As I see at max we can have 1024 ATR records corresponding to each vBucket, when a new transaction begins how SDK decides to which ATR record a particular transaction should go to.
I see from a POC we have done it is always based on the first document Id that is being mutated and nothing to do with transactionId.
Please let me know if my understanding is correct?
That’s right. The algorithm is that the ATR used is on the default collection of the bucket of the first mutated document. And that the ATR document will be on the same vbucket as the document - hence the 1,024 ATRs (by default), to match the default number of vbuckets. This minimises the set of the nodes that are pulled in to a transaction, to maximise overall availability (Bailis’ paper Highly Available Transactions is interesting reading if you’re curious).

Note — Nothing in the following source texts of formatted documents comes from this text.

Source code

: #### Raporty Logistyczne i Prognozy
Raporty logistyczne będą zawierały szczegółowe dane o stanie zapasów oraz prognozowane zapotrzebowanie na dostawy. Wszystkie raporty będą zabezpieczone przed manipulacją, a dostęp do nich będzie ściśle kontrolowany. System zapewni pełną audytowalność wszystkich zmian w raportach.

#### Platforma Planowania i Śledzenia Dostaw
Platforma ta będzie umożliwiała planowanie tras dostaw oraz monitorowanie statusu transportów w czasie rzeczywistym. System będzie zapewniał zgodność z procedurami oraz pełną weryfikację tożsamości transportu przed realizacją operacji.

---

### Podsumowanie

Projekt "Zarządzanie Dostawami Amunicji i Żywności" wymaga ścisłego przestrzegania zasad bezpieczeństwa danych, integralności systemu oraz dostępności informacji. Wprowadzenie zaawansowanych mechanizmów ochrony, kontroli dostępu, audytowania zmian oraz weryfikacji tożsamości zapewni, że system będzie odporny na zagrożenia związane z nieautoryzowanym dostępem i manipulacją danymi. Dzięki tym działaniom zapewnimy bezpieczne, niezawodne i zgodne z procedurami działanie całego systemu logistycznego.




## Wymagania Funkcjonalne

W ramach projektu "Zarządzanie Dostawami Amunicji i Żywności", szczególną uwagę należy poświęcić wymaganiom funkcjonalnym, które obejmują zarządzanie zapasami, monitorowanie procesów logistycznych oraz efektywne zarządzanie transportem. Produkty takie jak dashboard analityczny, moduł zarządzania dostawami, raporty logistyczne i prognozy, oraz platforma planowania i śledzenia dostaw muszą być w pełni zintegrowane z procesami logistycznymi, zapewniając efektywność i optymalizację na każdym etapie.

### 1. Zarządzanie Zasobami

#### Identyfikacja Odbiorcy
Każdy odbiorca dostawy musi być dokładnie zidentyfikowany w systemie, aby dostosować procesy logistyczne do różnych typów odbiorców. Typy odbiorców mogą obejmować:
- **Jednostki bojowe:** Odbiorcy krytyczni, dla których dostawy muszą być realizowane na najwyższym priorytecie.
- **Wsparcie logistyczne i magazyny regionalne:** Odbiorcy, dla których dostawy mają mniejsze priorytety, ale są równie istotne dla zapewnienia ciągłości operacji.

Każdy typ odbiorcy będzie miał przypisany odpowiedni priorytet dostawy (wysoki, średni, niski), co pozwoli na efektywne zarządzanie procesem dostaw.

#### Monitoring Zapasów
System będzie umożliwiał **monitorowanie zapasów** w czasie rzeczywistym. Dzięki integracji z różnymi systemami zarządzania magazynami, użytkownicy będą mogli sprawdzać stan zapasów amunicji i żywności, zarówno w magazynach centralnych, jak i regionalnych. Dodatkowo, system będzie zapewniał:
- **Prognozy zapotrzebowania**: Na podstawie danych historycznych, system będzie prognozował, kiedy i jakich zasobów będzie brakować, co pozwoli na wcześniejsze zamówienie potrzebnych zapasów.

It also makes it more likely that initialising the ATR entry, and staging the first document, will be written to physical disk in the same flush, for a performance boost when using persist-level durability settings.
These are current implementation details though, so shouldn’t be relied upon.
If you want to change where the ATRs are you can do so, using the custom metadata collection feature.
Thanks for the explanation @graham.pople
One more query over this thread, can you please explain how remove works w.r.t to staging and removal of the document?
During staging it’s very similar to replaces, except it doesn’t stage a post-transaction version of the doc. The staged metadata also includes an indication of what type of operation it is. During the commit phase the document is just removed.